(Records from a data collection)
□ □ □

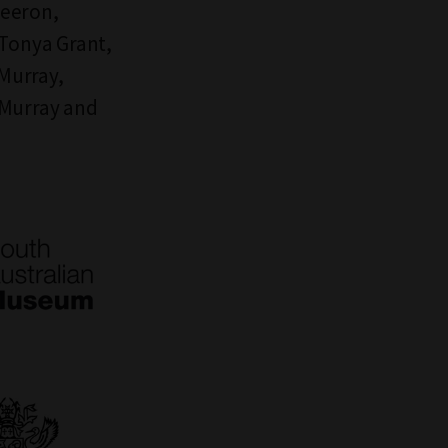
Beeron,
Tonya Grant,
 Murray,
 Murray and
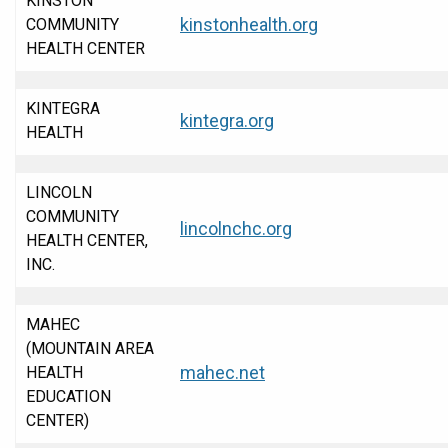
KINSTON
kinstonhealth.org
COMMUNITY
HEALTH CENTER
KINTEGRA
kintegra.org
HEALTH
LINCOLN
COMMUNITY
lincolnchc.org
HEALTH CENTER,
INC.
MAHEC
(MOUNTAIN AREA
mahec.net
HEALTH
EDUCATION
CENTER)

□ □ □

| TASK DETAILS |
Can you rewrite the lines of the records above so that each "COMMUNITY" becomes "NEIGHBORHOOD", with everything else left as it is? Give only the text, without the pictures.

| RESPONSE BOX |
Beeron,
Tonya Grant,
 Murray,
 Murray and
KINSTON
kinstonhealth.org
NEIGHBORHOOD
HEALTH CENTER
KINTEGRA
kintegra.org
HEALTH
LINCOLN
NEIGHBORHOOD
lincolnchc.org
HEALTH CENTER,
INC.
MAHEC
(MOUNTAIN AREA
mahec.net
HEALTH
EDUCATION
CENTER)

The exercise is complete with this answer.